Pierre Simard
Poète et fabuliste contemporain – La louve et le jambon
Tenant de sa mère une recette de jambon
et suivant la méthode et la manière,
une louve, par ailleurs bonne cuisinière,
se mit comme à l’habitude à la cuisson.
Mais avant, saisissant un long couteau,
elle en enleva une tranche légère
qu’elle retira et jeta par derrière,
répétant ainsi leur tradition d’être cuistot.
Un jour, ce fut à elle de transmettre,
elle enseigna donc à sa fille quoi faire,
sûre et certaine d’être en la matière
la meilleur cuisinière de jambon champêtre.

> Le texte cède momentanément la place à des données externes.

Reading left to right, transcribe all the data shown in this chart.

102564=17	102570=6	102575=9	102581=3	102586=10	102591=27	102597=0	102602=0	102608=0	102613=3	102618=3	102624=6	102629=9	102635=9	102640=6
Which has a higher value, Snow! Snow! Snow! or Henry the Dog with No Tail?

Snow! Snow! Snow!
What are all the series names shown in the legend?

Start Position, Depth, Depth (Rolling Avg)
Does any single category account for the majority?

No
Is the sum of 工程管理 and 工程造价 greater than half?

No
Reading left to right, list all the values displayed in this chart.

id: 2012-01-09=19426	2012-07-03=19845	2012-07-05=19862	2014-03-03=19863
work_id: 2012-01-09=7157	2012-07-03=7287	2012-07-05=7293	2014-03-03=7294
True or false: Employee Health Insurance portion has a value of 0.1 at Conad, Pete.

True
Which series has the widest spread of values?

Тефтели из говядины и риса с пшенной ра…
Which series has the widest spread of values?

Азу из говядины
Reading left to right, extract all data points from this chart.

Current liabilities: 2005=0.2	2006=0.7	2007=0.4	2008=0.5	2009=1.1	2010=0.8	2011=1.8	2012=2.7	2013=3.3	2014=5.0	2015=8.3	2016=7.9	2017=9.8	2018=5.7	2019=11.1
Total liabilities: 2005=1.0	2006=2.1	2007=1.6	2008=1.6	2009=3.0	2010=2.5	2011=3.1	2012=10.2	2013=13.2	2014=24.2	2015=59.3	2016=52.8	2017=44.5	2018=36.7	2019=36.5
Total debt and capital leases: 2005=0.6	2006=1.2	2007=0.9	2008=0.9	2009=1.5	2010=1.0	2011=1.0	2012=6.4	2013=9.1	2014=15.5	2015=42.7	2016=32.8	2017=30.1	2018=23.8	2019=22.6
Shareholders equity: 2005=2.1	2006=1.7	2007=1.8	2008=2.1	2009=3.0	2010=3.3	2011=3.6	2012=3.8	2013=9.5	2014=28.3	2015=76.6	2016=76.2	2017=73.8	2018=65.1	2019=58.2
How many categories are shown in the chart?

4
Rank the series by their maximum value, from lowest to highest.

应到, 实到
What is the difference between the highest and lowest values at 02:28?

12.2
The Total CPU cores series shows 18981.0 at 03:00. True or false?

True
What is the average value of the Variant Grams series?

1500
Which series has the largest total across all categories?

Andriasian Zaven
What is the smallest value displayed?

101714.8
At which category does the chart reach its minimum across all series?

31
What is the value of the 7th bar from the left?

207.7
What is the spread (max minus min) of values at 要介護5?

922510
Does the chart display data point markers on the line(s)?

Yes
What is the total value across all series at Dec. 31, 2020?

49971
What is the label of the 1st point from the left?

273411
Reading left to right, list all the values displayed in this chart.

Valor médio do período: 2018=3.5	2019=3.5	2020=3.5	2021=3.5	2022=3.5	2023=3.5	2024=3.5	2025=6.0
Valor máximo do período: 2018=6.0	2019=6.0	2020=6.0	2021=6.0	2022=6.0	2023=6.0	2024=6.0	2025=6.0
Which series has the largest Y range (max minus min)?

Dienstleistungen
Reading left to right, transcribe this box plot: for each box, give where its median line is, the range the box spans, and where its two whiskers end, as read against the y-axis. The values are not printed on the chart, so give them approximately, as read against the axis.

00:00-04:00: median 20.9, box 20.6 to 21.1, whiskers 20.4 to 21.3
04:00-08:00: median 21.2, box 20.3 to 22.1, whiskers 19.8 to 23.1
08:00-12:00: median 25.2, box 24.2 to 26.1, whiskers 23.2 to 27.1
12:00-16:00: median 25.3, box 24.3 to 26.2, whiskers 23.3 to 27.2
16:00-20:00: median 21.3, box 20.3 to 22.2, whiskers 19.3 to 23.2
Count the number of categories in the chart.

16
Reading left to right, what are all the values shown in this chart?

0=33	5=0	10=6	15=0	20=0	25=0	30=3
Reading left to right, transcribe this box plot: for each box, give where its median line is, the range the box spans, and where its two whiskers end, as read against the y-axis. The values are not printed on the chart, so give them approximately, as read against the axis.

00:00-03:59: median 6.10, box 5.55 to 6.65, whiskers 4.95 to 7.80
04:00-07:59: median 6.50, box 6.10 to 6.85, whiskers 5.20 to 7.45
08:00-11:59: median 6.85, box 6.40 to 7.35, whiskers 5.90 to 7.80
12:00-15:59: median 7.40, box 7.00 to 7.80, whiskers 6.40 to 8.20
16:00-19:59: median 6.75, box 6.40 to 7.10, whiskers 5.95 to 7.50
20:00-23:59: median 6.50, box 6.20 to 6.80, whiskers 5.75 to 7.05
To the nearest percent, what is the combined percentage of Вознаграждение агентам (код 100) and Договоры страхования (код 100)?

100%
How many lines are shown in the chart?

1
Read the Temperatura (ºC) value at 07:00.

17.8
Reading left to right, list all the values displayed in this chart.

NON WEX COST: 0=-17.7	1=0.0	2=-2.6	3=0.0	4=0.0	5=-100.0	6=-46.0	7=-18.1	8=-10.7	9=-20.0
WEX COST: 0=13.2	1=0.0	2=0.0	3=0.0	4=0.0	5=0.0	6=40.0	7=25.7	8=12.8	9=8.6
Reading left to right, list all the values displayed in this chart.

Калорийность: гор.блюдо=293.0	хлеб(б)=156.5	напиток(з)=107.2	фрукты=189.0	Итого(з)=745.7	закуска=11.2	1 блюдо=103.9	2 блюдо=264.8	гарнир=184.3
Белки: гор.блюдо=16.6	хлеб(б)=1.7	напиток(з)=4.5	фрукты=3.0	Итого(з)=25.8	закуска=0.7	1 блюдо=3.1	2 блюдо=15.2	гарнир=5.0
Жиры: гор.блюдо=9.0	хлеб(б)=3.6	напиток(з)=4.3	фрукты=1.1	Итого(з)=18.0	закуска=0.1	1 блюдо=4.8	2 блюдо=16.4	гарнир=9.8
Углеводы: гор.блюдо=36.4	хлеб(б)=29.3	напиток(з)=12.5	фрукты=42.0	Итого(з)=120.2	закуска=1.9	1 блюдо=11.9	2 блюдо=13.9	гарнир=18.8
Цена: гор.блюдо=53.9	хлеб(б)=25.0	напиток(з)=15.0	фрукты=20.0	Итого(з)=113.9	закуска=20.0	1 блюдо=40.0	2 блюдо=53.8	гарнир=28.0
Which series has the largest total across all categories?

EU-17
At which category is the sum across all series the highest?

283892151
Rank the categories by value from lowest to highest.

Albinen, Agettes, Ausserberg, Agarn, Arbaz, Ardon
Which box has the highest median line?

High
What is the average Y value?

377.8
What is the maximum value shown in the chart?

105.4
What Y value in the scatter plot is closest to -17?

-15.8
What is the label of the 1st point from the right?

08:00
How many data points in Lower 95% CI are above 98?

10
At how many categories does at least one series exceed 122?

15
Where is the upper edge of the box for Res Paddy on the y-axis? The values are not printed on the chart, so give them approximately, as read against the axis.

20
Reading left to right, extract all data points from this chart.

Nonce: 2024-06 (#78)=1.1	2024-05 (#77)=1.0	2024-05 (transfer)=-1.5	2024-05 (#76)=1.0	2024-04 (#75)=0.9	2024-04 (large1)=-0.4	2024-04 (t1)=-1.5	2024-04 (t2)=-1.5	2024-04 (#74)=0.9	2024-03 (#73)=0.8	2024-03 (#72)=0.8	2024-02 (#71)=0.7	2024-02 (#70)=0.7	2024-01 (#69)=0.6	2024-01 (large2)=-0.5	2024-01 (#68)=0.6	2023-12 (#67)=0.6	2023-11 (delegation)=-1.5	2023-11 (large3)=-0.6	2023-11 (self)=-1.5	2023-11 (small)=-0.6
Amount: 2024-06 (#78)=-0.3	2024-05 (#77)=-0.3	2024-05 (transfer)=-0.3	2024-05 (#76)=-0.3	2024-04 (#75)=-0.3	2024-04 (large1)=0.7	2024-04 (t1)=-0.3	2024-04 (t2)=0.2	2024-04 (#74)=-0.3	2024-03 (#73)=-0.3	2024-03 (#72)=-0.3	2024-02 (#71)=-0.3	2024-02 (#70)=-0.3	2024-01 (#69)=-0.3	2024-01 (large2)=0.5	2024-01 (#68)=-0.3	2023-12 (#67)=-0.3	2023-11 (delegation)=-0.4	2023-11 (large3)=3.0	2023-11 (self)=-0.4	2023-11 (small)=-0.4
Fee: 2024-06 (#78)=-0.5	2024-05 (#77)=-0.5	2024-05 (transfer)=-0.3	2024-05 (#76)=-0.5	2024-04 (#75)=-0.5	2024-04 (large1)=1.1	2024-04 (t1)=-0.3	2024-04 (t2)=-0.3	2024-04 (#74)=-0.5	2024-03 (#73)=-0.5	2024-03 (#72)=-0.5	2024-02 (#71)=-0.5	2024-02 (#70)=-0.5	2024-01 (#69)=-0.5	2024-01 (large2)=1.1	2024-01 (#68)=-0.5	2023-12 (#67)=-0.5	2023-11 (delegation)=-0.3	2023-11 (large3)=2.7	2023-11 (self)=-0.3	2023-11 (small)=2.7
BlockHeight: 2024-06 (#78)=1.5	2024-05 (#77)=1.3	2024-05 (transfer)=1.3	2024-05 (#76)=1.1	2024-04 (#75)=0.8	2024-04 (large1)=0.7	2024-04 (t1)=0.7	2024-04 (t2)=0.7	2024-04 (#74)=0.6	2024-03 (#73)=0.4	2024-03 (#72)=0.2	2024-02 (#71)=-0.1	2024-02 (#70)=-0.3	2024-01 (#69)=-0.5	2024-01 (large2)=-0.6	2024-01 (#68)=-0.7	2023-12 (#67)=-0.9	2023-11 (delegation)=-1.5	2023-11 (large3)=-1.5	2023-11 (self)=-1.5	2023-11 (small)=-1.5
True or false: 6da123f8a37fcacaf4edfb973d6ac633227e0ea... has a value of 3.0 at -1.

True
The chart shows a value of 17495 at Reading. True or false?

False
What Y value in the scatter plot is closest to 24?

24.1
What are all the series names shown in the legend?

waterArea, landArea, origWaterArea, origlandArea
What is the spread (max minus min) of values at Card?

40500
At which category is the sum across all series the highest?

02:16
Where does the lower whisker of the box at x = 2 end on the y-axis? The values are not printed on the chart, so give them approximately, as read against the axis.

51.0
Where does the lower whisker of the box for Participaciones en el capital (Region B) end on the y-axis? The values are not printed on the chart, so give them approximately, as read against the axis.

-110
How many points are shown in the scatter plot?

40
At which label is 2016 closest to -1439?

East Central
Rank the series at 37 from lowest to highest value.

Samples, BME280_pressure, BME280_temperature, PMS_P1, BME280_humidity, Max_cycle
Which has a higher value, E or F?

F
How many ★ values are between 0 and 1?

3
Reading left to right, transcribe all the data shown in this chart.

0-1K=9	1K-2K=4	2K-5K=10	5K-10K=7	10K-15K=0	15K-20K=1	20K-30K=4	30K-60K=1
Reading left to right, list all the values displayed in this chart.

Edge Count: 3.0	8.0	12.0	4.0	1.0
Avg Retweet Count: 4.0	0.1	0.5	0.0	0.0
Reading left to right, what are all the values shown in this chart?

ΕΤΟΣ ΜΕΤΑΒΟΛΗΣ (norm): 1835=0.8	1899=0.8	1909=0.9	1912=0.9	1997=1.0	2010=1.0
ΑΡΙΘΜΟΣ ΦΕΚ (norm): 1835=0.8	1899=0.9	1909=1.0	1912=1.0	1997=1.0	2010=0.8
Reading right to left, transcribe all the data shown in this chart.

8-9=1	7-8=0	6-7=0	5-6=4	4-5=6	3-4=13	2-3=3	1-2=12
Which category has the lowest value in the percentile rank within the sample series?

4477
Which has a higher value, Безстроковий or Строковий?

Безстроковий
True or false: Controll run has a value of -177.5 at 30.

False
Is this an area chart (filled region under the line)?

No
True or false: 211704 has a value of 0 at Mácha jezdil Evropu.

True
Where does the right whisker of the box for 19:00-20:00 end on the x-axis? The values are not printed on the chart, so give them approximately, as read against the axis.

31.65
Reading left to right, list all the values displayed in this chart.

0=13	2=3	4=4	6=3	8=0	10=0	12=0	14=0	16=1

Hors, la chose n’alla pas comme prévu,
l’apprentie osa une question à sa mère :
Pourquoi donc enlever et jeter par derrière
un morceau qui ferait une part de plus ?
Parce que c’est ainsi qu’on fait la chose,
et que je tiens cela de ma mère
qui elle-même le tient de la sienne;
en comprendre la raison et la cause,
ne pourrait que donner un goût amer,
à notre tradition de jambon à l’ancienne.
Non satisfaite, elle partit à pas de loup
voir mère-grand et lui en parla,
ce à quoi, celle-ci lui répéta
que d’enlever la tranche donnait du goût.
Comme la réponse ne lui allait pas non plus,
elle alla voir l’aïeule, la première,
celle qui de la curieuse cuisson inventa la manière,
souriant de la chose, elle lui raconta et elle sut.
Ma manière vient de l’obligation,
car lorsque mon chasseur de mari
ramenait pour la cuisson un jambon,
chaque fois, mon chaudron était trop petit.
Quant à savoir pourquoi les autres le font,
je n’en ai aucune idée. De la chose, rions !
Qu’importe la tradition,
avant de lui donner raison,
il faut savoir lui poser des questions
en usant d’intelligence et de raison.